29 de novembro de 2021 10:18 por Braulio Leite Junior
Alguns anos atrás uma das poucas relíquias de Maceió antiga esteve ameaçada de desaparecer quando, por duas vezes seguidas, se verificou aquilo que em linguagem empolada poderia ser classificado como atentado involuntário ao passado: por duas vezes – um caminhão e depois uma Belina invadiram estrepitosamente o recinto de uma padaria no centro da cidade. Logo procuramos saber como estava o leão. Ah, o leão estava bem, tinha escapado ileso, haviam-no posto agora a salvo em lugar elevado, não mais no balcão onde vivia, há dezenas de anos, espionando tranquilamente, como leão jacente e de louça, o pessoal comprando massa:
– Me dê um quilo de simpatia! Me enrole dois pães doce de coco! Meio quilo de rosca, por favor! Três “pão” d’agua!
O velho e quieto leão sempre foi um encanto para as crianças, estranho e belo leão branco, cópia fiel dos outros que víamos, quando armavam o circo na praça da Cadeia. Só que aqueles velhos leões dos circos dos irmãos Stevanovich, Nerino e outros eram escuros, sujos e fedorentos e o leão da padaria lá ficava, no balcão, muito limpo e brilhante, sem odores, como um ser especial, acima de qualquer julgamento humano.
Após os seguidos acidentes, prudentemente, a direção do estabelecimento mandou colocar vergões de ferro no passeio para impedir os arrebatamentos de outros veículos tresloucados e talvez – quem sabe? – até o doloroso despedaçar do belo leão, cuja idade certa ninguém sabe, só que deve ter sido importado naqueles doces tempos em que Maceió só recebia produtos da Europa, desde o bacalhau da Noruega até o chá Lipton, servido no “five o’ clock tea” da Helvética. Dos antigos símbolos comerciais de Maceió talvez seja o derradeiro que resta, sem esquecermos o grande globo rosado daquela drogaria de Rua do Comércio; e há um elo curioso entre ambos – Persistência, através dos anos, dos nomes comerciais de fantasias que as respectivas imagens impuseram aos estabelecimentos que os abrigam. Os anos passam, os donos mudam, as ruas se modificam, a cidade cresce, as gerações se sucedem e lá estão ambos, firmes, inalteráveis, cuidadosa e milagrosamente mantidos, preservados, conservados nesta época vertiginosa em que o progresso parece querer derrubar, destruir, ofuscar e obliterar o passado.

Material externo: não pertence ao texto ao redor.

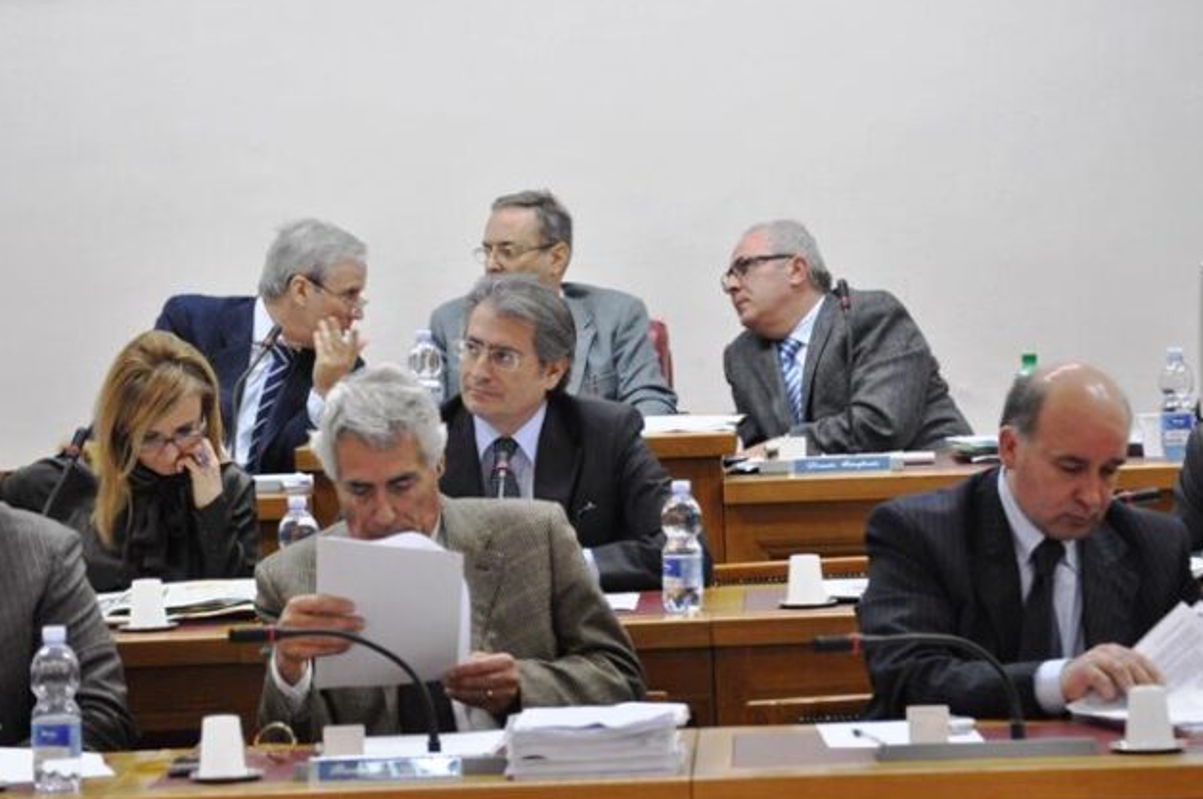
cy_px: 446
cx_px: 538
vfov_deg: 9.9
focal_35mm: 138
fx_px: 4593
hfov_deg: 14.9
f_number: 5.6
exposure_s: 1/80
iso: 1600
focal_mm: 75
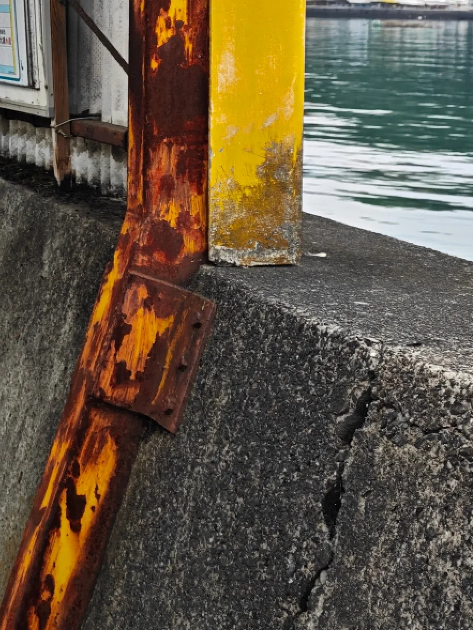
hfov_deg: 16.2
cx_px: -319
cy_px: -16
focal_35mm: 80
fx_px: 1458
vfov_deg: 23.3
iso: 50
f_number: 1.67
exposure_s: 1/1486
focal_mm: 6.62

Na memória dos velhos maceioenses repassam, como num velho filme, aquela grande interrogação pendurada na fachada daquele restaurante de categoria e que dava para a rua Doze de Junho – o Grande Ponto; a Bota de Ouro na sapataria de um italiano, na rua 1º de Março, enorme, dourada, até lembrando mesmo a Itália desenhada nos mapas, parecendo querer dar um pontapé na Sicília; quem sabe aquele terremoto de dezembro de 1908, em Messina, não teria sido causado por discreto pontapé, dado à noite? Quando a guerra rebentou e o Brasil declarou a Itália nossa inimiga, o povo foi lá e largou pedrada na pobre bota dourada – a Bota de Ouro. Lembramos ainda o relógio da Lordsleem, a original coberta de ferro e vidros coloridos, protegendo a entrada da Nova Aurora no prédio ao lado, sobre a fachada, pequeno mercúrio de louça, o belo pano de boca do teatro Deodoro, representando a cachoeira de Paulo Afonso, e que se franzia ao meio, subindo majestosamente, ao soarem as três pancadas de Molière. Foi destruído pelo fogo. Restam-nos ainda o globo rosado e o leão branco. Quem sabe a idade do leão?